The trend was expected to roughly hold, putting Mr Pinera and Mr Frei in a January 17 run-off election where the key question will be whether leftists can unify to fend off the most moderate candidate Chile’s Right has ever had.

A run-off win by Mr Pinera, 60, would give Chile its first right-wing government since General Augusto Pinochet’s 1973-1990 dictatorship and would mark a tilt to the right in a region where left-wingers have won most recent elections.

The government’s general secretary, Jose Antonio Viera-Gallo, immediately called on supporters of the other left-wing candidates to come together, saying that yesterday’s vote made it clear that the people wanted Mr Frei in the second round.

Stability and experience are selling points for Mr Frei, 67, who governed Chile from 1994 to 2000.

“We don’t want leaps into the unknown, nor do we want to return to the past. We want a government that worries about the people,” he said after voting.

“We don’t believe that the power of the market and money should have priority over a society.”

But many voters are fed up with having the same government throughout 19 years of democracy following Gen Pinochet. Promising change, Mr Pinera and Mr Enriquez-Ominami challenged the ruling coalition like never before.

Outgoing president Michelle Bachelet has 78% approval ratings and Chile seems on track to become a first-world nation.

Chile’s economy, negligible inflation and stable democracy are the envy of Latin America. Booming copper revenues and prudent fiscal policies have helped the government reduce poverty from 45% in 1990 to 13% today, raising per capita annual income to 14,000 in the nation of 17 million.

But a huge wealth gap between rich and poor and a chronically underfunded education system have many voters feeling more must be done to redistribute Chile’s copper wealth. A study by the World Bank several years ago showed that the poorest 10% of Chileans benefit from only 1.3% of government revenues, while the richest 10% benefit from 40%.

Mr Pinera is ranked No 701 with $1bn the Forbes magazine world’s richest list.

He built his fortune bringing credit cards to Chile and his investments include Chile’s main airline, most popular football team and a leading TV channel.

He has promised to bring the same entrepreneurial spirit to governing Chile, and expressed optimism after the voting, saying “better times are coming”.

Whether he succeeds depends in large part on voters for Mr Enriquez-Ominami, a renegade Socialist and documentary film-maker whose Communist rebel father was killed by Pinochet’s military in 1973, the year he was born.

Mr Enriquez-Ominami had broken with the ruling coalition in a dispute with Mr Frei, but said yesterday he would support him in the end.

“I don’t share the vision of Sebastian Pinera for Chile.

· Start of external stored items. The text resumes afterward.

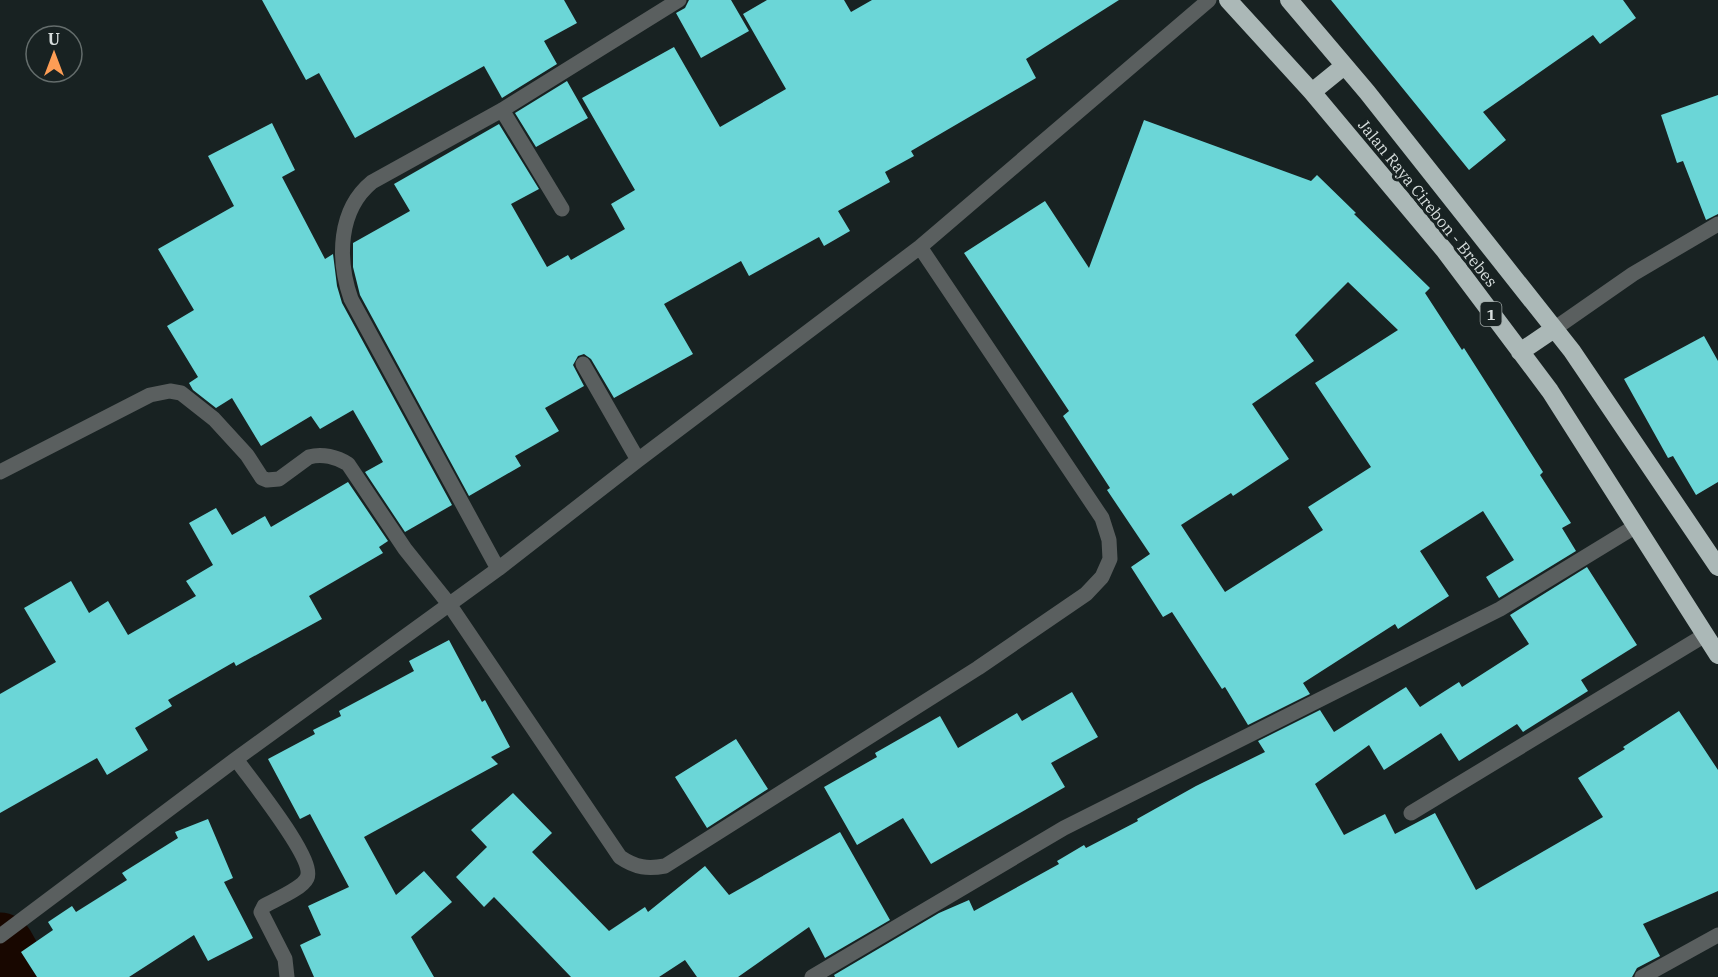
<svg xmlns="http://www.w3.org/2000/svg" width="1718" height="977" font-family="'IBM Plex Serif',serif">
<rect width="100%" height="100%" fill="#182222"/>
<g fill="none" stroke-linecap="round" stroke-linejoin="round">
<path stroke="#180700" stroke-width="69" d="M0 947 17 977"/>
</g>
<path fill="#6bd6d7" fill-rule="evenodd" d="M262 0H564L577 23 544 41 557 64 502 98 484 66 355 138 319 73 306 80Z
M689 0H731L749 31 701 58 676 13 685 8Z
M767 0H844L851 12 872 0H1119L1026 59 1036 78 911 151 914 156 885 172 890 182 838 211 850 231 824 246 819 237 749 276 741 261 664 304 693 354 614 398 591 359 584 354 578 356 573 365 584 386 545 408 559 431 515 456 521 466 469 496 360 295 353 267V243L410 211 394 184 499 124 539 189 511 204 547 267 568 255 571 260 625 229 611 204 635 190 582 98 674 47 720 127 786 89 743 14Z
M1331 0H1623L1636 18 1600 44 1593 35 1483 112 1506 140 1469 170Z
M567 81 588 118 536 147 515 113Z
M1718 95V214L1706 220 1683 161 1677 163 1661 115Z
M1144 120 1311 181 1317 175 1356 213 1354 214 1430 288 1425 293 1462 350 1464 348 1543 472 1540 475 1571 523 1562 528 1576 551 1499 598 1486 577 1514 560 1483 511 1420 551 1449 596 1398 629 1395 624 1303 683 1310 694 1248 725 1225 687 1222 689 1172 612 1163 617 1131 567 1150 554 1107 490 1110 488 1063 416 1069 411 964 253 1045 201 1089 268ZM1348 282 1398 330 1315 383 1371 467 1308 507 1323 530 1225 592 1181 525 1231 493 1233 496 1289 459 1252 404 1314 361 1295 335Z
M272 123 295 170 282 177 325 259 333 254 337 286 342 303 452 505 405 532 365 472 383 462 353 410 320 429 311 416 261 446 232 398 216 408 193 390 189 383 198 377 167 326 194 310 158 249 234 206 208 156Z
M1704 336 1718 361V482L1696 495 1673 456 1668 458 1624 379Z
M348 482 388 541 379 547 383 553 309 596 322 619 236 666 234 662 168 700 172 706 135 728 148 750 107 775 97 758 0 813V694L56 662 24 608 71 581 89 613 108 601 128 635 196 596 186 581 213 565 189 523 216 508 232 535 265 516 271 527Z
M1587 567 1637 645 1581 680 1588 691 1523 732 1517 724 1459 761 1441 733 1384 770 1369 745 1315 784 1344 835 1385 814 1395 834 1435 813 1476 890 1603 817 1578 778 1625 749 1623 747 1679 711 1718 770V891L1643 924 1660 956 1637 968 1632 977H835L834 975 939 913 969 900 974 911 1059 864 1057 861 1084 845 1086 848 1138 821 1137 819 1196 786 1265 752 1258 741 1320 710 1334 732 1406 687 1420 707 1459 682 1462 687 1529 644 1510 615Z
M449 640 482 702 485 700 510 747 491 757 498 764 364 837 396 895 424 871 452 902 411 937 434 977H314L300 945 321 935 308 906 349 887 310 814 300 819 268 759 315 734 313 730 341 716 339 711 414 671 409 661Z
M1072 692 1098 737 1051 763 1065 787 931 864 903 818 857 845 824 787 877 757 875 753 940 716 958 748 1017 713 1022 721Z
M736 739 768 789 707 828 675 777Z
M513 793 552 833 532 852 609 931 645 907 648 912 705 866 729 895 840 832 890 920 825 958 809 927 738 977H697L685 960 659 977H571L494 897 484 907 456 877 487 847 471 830Z
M208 819 233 878 224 882 253 938 208 961 194 935 129 977H37L21 952 53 930 48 922 72 906 76 912 127 880 122 873 178 838 175 832Z"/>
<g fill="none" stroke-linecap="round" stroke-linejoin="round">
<path stroke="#5a5f5f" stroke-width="15" d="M502 110 562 209
M1554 329 1633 274 1718 224
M583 364 638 460
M0 472 150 395 170 391 181 393 214 419 247 455 262 478 267 480 279 479 309 457C322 453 337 457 348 464L405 549 449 604 620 857C636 868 648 869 665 866L978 668 1086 594 1102 577 1110 559 1109 540 1102 518 920 247
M498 569 351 299C337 259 338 210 372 182L502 110 679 0
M236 759C249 778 316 859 307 878 302 889 274 900 264 906L261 912 285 959 287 977
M1411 813 1705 635
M0 936 236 759 498 569 638 460 920 247 1209 0
M812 977 1064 828 1500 609 1636 526
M1642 977 1718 935"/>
<path stroke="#abb8b7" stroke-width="18" d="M1228 0 1312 92 1445 251 1550 391 1718 655
M1289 0 1367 92 1572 351 1718 567
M1312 92 1344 66
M1520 352 1554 329"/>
</g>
<g text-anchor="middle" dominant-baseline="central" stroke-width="6" stroke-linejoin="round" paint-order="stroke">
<rect fill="#182222" stroke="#9da5a4" stroke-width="1.5" x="1480.5" y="302" width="21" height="24" rx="4.5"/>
<g font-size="15" font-weight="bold" fill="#d6dddc">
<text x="1491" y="314">1</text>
</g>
<g font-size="16" fill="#d6dddc" stroke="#182222">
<text transform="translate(1428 203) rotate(51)">Jalan Raya Cirebon - Brebes</text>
</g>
</g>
<g transform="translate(54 54)"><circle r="28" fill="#182222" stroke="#646d6c" stroke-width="1.5"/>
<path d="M0-4.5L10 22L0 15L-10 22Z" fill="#fd9d55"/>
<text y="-9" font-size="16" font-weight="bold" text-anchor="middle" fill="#d6dddc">U</text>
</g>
</svg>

I don’t believe his restrictive view of culture, politics and democracy,” said Mr Enriquez-Ominami.

“We need to come together to defeat the conservatives.”

Some analysts predict a very tight vote in January, estimating that as much as a third of Mr Enriquez-Ominami’s supporters will defect to Mr Pinera, even though his alliance of right-wing parties once helped sustain the dictatorship.

“The second round is going to be similar to the last two presidential elections – very tight, with the only difference being that for the first time, the opposition candidate has the advantage,” said Ricardo Israel, a political scientist at the University of Chile.